» WHAT YOU WILL DO
Write out the data exactly, please, and omit the pictures.

» SUPPLIED MATERIAL
....

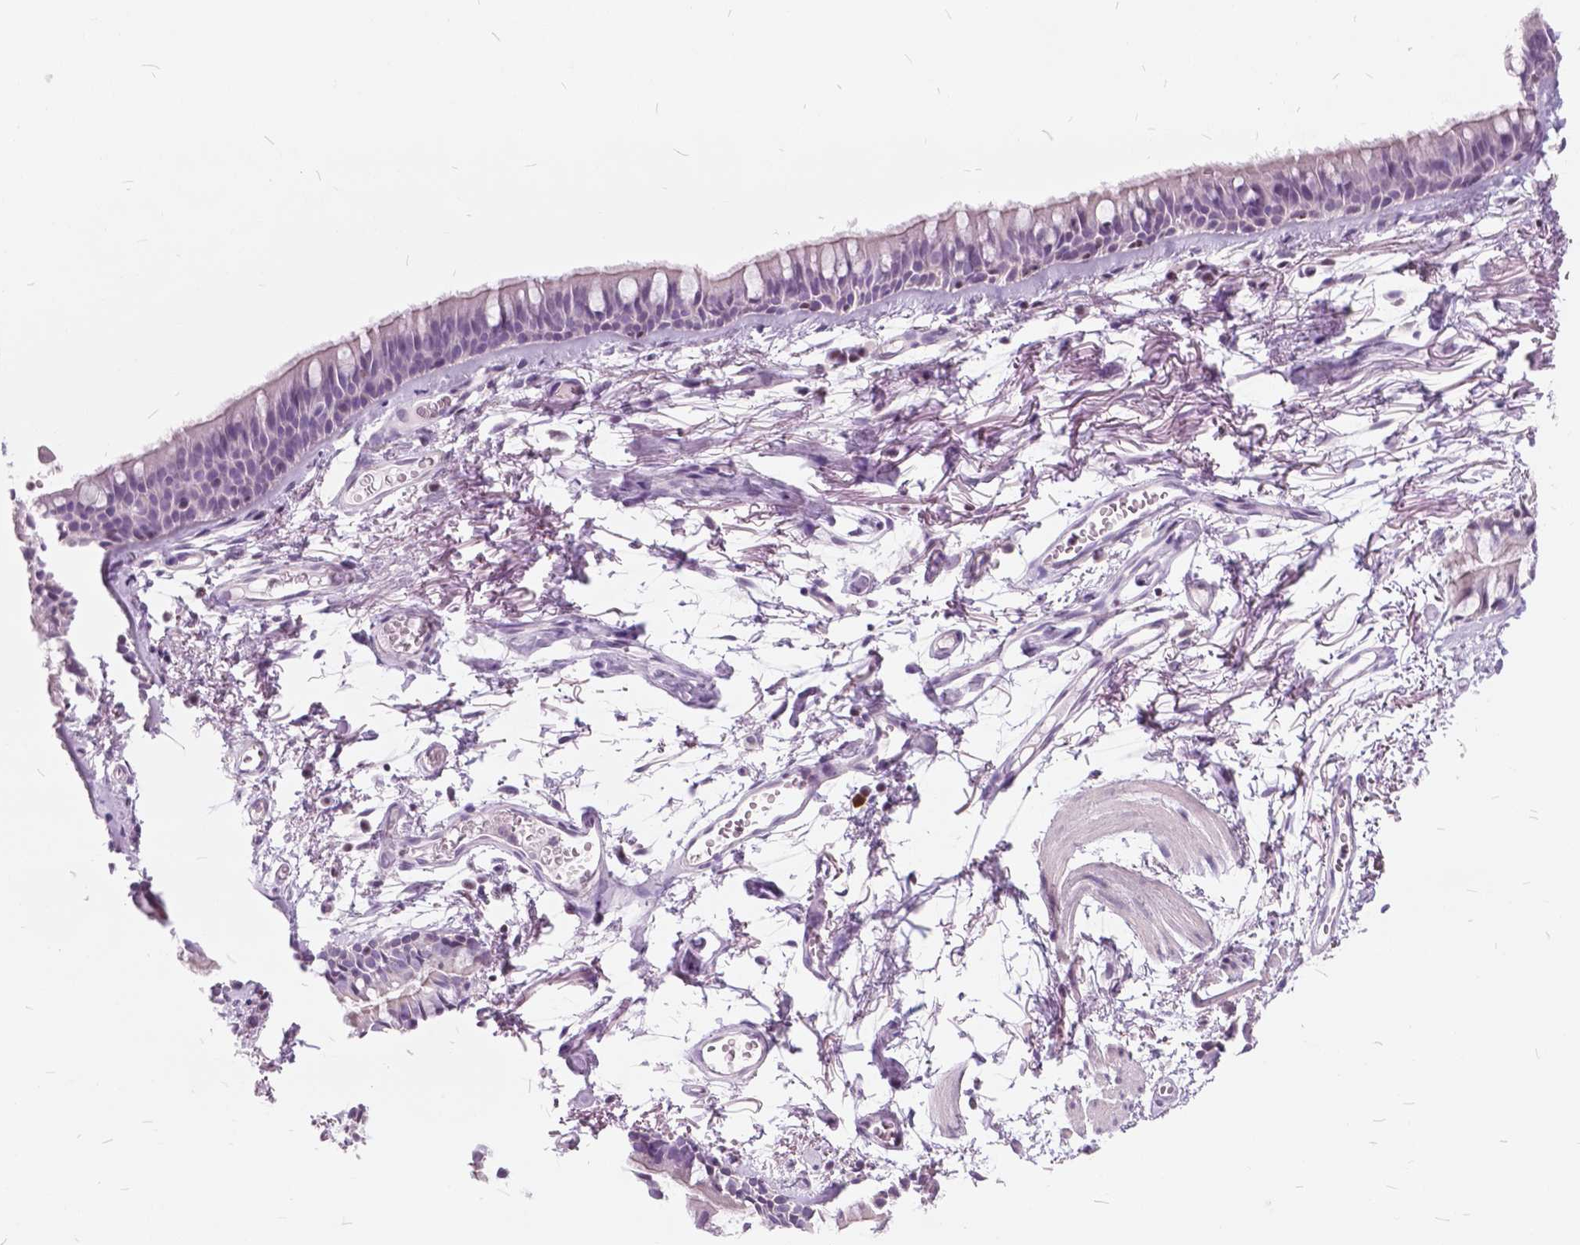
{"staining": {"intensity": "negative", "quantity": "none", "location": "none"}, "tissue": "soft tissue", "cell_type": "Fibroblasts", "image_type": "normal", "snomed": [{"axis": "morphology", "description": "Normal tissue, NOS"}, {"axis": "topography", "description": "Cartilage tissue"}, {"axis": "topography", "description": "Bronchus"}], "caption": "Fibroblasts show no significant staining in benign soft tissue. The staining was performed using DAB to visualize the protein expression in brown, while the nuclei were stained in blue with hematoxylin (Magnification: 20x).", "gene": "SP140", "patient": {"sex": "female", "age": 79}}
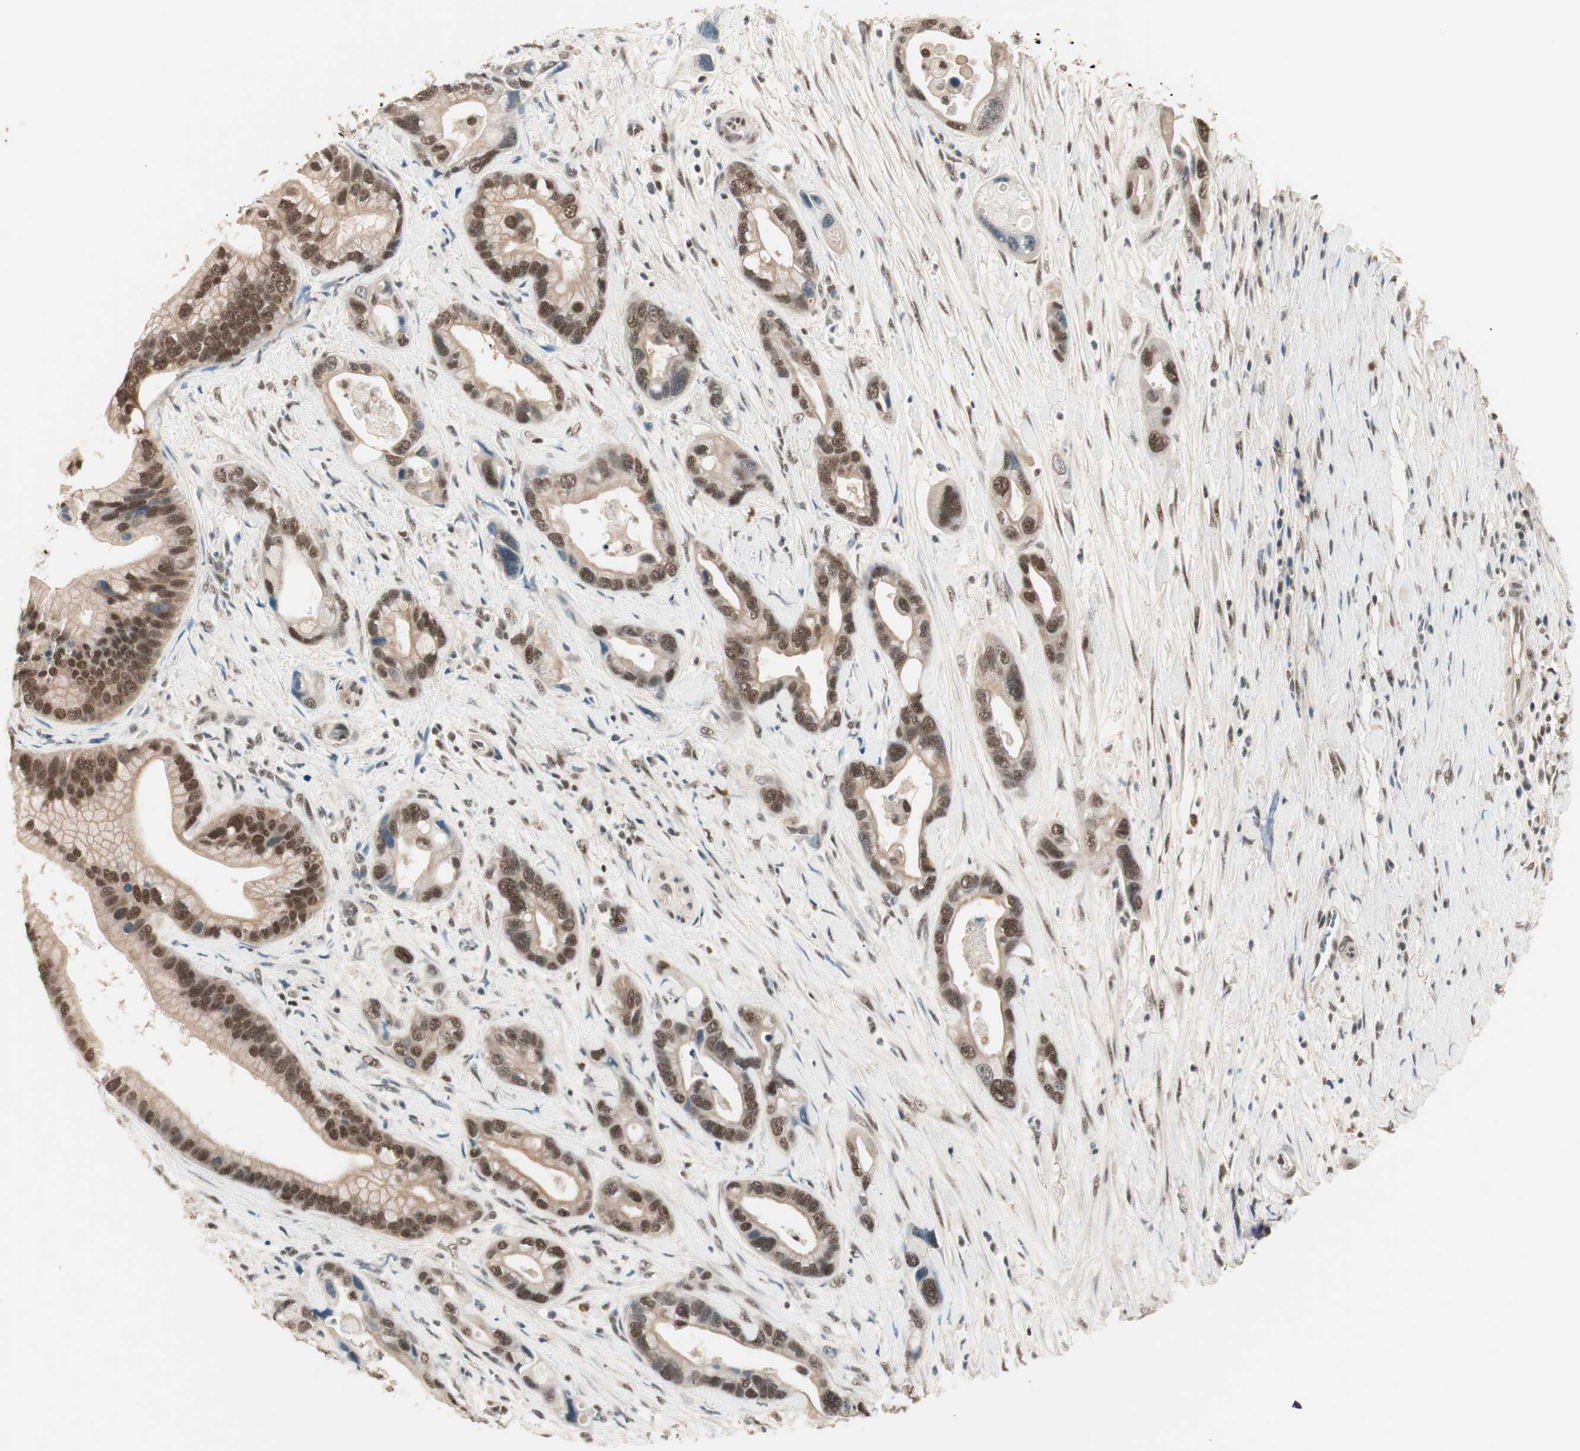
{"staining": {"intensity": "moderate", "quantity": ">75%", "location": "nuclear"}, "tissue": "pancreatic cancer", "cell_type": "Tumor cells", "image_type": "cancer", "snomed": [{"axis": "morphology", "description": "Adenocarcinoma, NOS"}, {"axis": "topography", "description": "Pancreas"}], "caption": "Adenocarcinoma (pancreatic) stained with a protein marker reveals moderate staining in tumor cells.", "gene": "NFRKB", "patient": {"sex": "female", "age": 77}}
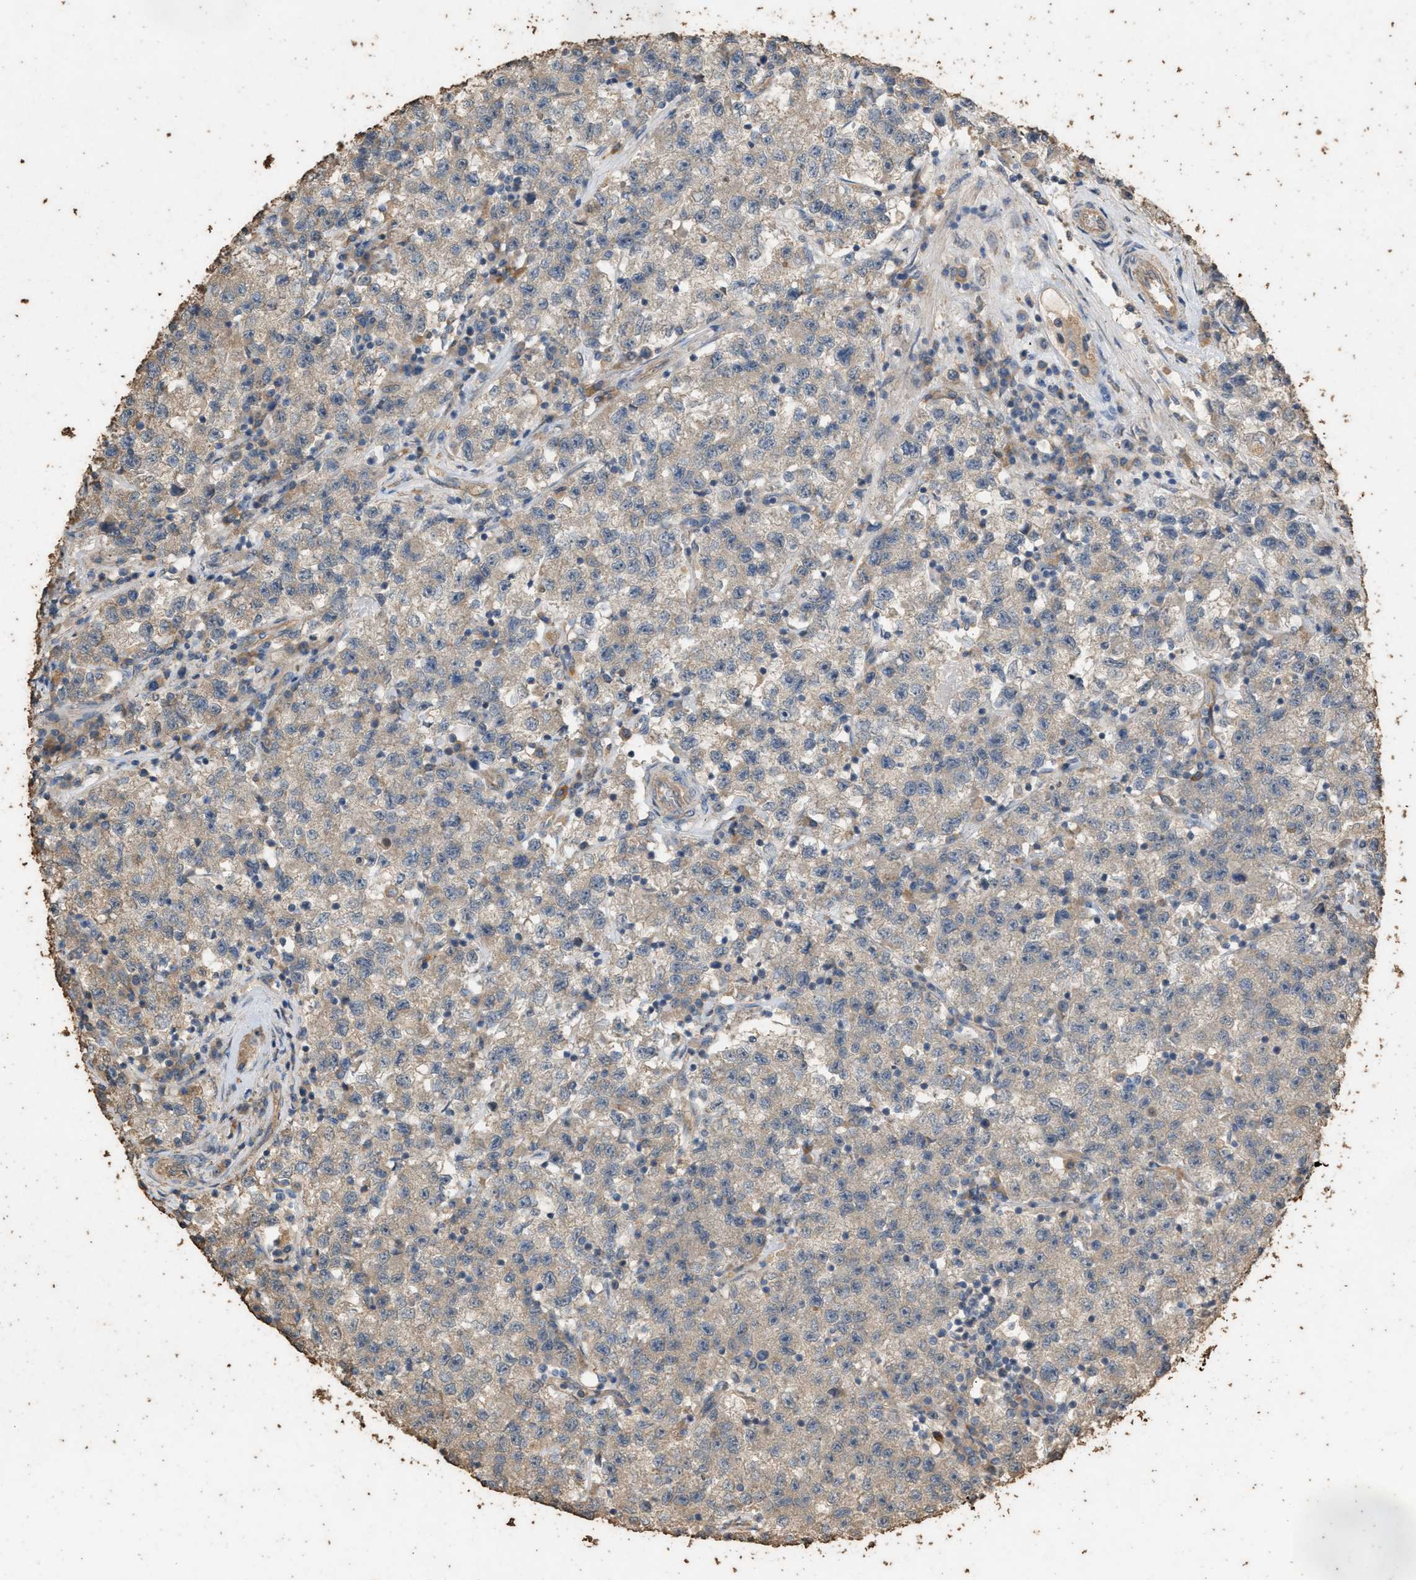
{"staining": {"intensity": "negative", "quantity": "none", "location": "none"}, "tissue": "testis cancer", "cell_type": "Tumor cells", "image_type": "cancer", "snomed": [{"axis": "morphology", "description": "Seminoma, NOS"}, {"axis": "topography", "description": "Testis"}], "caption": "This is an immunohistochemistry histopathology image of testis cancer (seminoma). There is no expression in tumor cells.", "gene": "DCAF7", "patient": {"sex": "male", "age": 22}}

....

» RESULT OF THE TASK
{"staining": {"intensity": "negative", "quantity": "none", "location": "none"}, "tissue": "soft tissue", "cell_type": "Fibroblasts", "image_type": "normal", "snomed": [{"axis": "morphology", "description": "Normal tissue, NOS"}, {"axis": "topography", "description": "Cartilage tissue"}, {"axis": "topography", "description": "Bronchus"}], "caption": "Fibroblasts show no significant staining in benign soft tissue. The staining was performed using DAB to visualize the protein expression in brown, while the nuclei were stained in blue with hematoxylin (Magnification: 20x).", "gene": "SP140", "patient": {"sex": "female", "age": 79}}
{"staining": {"intensity": "moderate", "quantity": ">75%", "location": "nuclear"}, "tissue": "pancreatic cancer", "cell_type": "Tumor cells", "image_type": "cancer", "snomed": [{"axis": "morphology", "description": "Adenocarcinoma, NOS"}, {"axis": "topography", "description": "Pancreas"}], "caption": "Adenocarcinoma (pancreatic) stained with a protein marker reveals moderate staining in tumor cells.", "gene": "NFRKB", "patient": {"sex": "female", "age": 77}}
{"staining": {"intensity": "negative", "quantity": "none", "location": "none"}, "tissue": "testis cancer", "cell_type": "Tumor cells", "image_type": "cancer", "snomed": [{"axis": "morphology", "description": "Seminoma, NOS"}, {"axis": "topography", "description": "Testis"}], "caption": "This is an immunohistochemistry histopathology image of testis cancer (seminoma). There is no expression in tumor cells.", "gene": "DCAF7", "patient": {"sex": "male", "age": 22}}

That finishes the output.